Locate each line in the records that contains the word "выплаты", and copy every such line.

**Task input**
• • • •

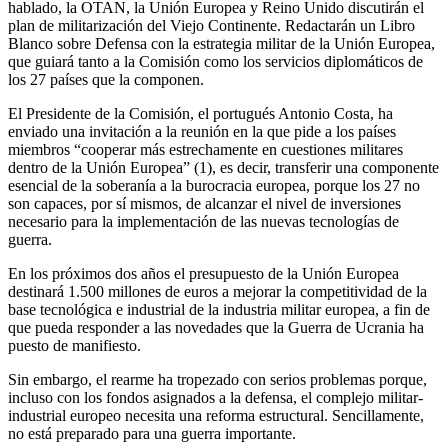
hablado, la OTAN, la Unión Europea y Reino Unido discutirán el
plan de militarización del Viejo Continente. Redactarán un Libro
Blanco sobre Defensa con la estrategia militar de la Unión Europea,
que guiará tanto a la Comisión como los servicios diplomáticos de
los 27 países que la componen.
El Presidente de la Comisión, el portugués Antonio Costa, ha
enviado una invitación a la reunión en la que pide a los países
miembros “cooperar más estrechamente en cuestiones militares
dentro de la Unión Europea” (1), es decir, transferir una componente
esencial de la soberanía a la burocracia europea, porque los 27 no
son capaces, por sí mismos, de alcanzar el nivel de inversiones
necesario para la implementación de las nuevas tecnologías de
guerra.
En los próximos dos años el presupuesto de la Unión Europea
destinará 1.500 millones de euros a mejorar la competitividad de la
base tecnológica e industrial de la industria militar europea, a fin de
que pueda responder a las novedades que la Guerra de Ucrania ha
puesto de manifiesto.
Sin embargo, el rearme ha tropezado con serios problemas porque,
incluso con los fondos asignados a la defensa, el complejo militar-
industrial europeo necesita una reforma estructural. Sencillamente,
no está preparado para una guerra importante.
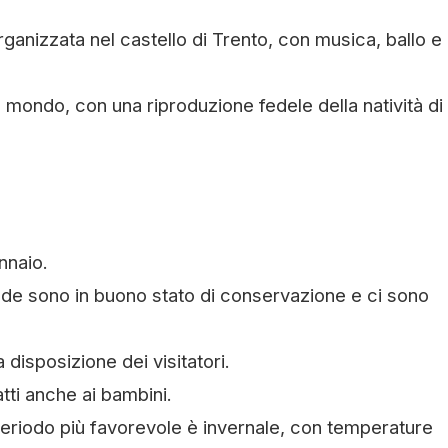
rganizzata nel castello di Trento, con musica, ballo e
al mondo, con una riproduzione fedele della natività di
nnaio.
rade sono in buono stato di conservazione e ci sono
 disposizione dei visitatori.
atti anche ai bambini.
periodo più favorevole è invernale, con temperature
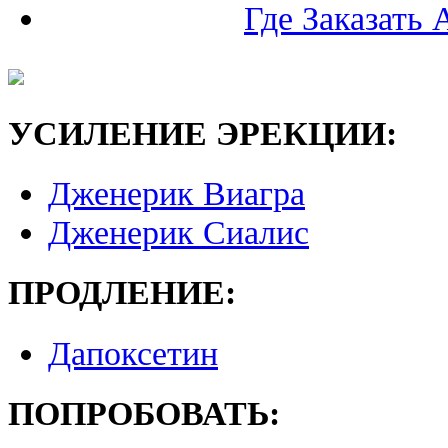
Где Заказать
УСИЛЕНИЕ ЭРЕКЦИИ:
Дженерик Виагра
Дженерик Сиалис
ПРОДЛЕНИЕ:
Дапоксетин
ПОПРОБОВАТЬ:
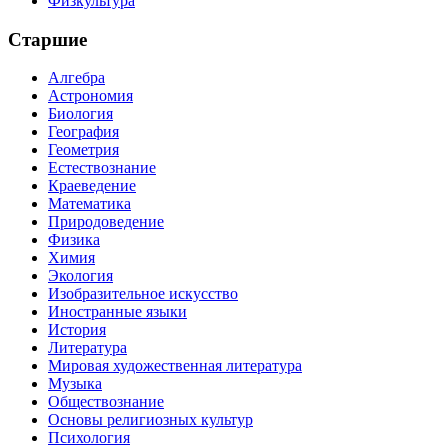
Физкультура
Старшие
Алгебра
Астрономия
Биология
География
Геометрия
Естествознание
Краеведение
Математика
Природоведение
Физика
Химия
Экология
Изобразительное искусство
Иностранные языки
История
Литература
Мировая художественная литература
Музыка
Обществознание
Основы религиозных культур
Психология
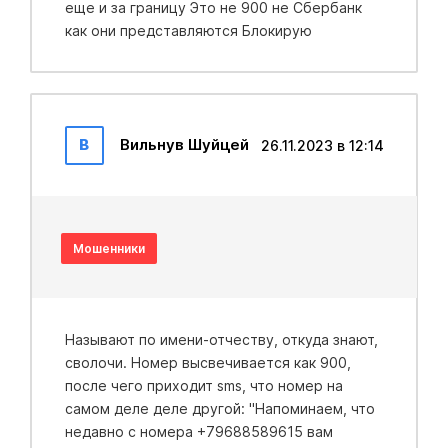
еще и за границу Это не 900 не Сбербанк
как они представляются Блокирую
В
Вильнув Шуйцей
26.11.2023 в 12:14
Мошенники
Называют по имени-отчеству, откуда знают,
сволочи. Номер высвечивается как 900,
после чего приходит sms, что номер на
самом деле деле другой: "Напоминаем, что
недавно с номера +79688589615 вам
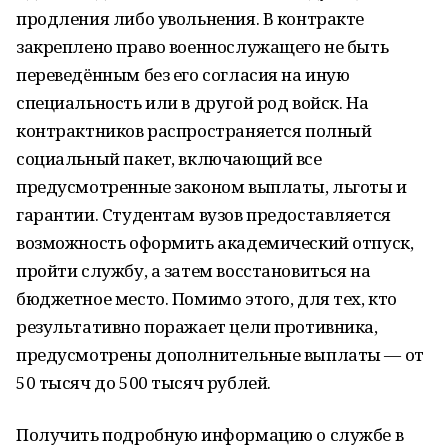
продления либо увольнения. В контракте
закреплено право военнослужащего не быть
переведённым без его согласия на иную
специальность или в другой род войск. На
контрактников распространяется полный
социальный пакет, включающий все
предусмотренные законом выплаты, льготы и
гарантии. Студентам вузов предоставляется
возможность оформить академический отпуск,
пройти службу, а затем восстановиться на
бюджетное место. Помимо этого, для тех, кто
результативно поражает цели противника,
предусмотрены дополнительные выплаты — от
50 тысяч до 500 тысяч рублей.
Получить подробную информацию о службе в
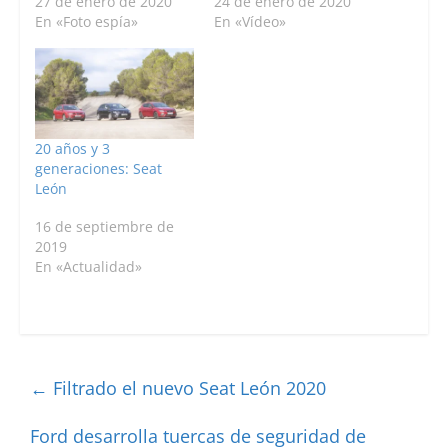
27 de enero de 2020
24 de enero de 2020
En «Foto espía»
En «Vídeo»
20 años y 3
generaciones: Seat
León
16 de septiembre de
2019
En «Actualidad»
←
Filtrado el nuevo Seat León 2020
Ford desarrolla tuercas de seguridad de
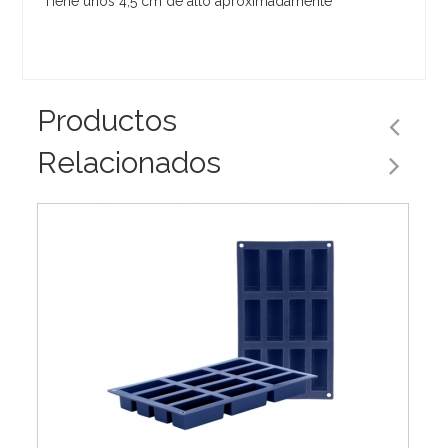
Tiene unos 4,5 cm de alto aproximadamente
Productos
Relacionados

• • • •

**Result for this task**
предусмотренные законом выплаты, льготы и
предусмотрены дополнительные выплаты — от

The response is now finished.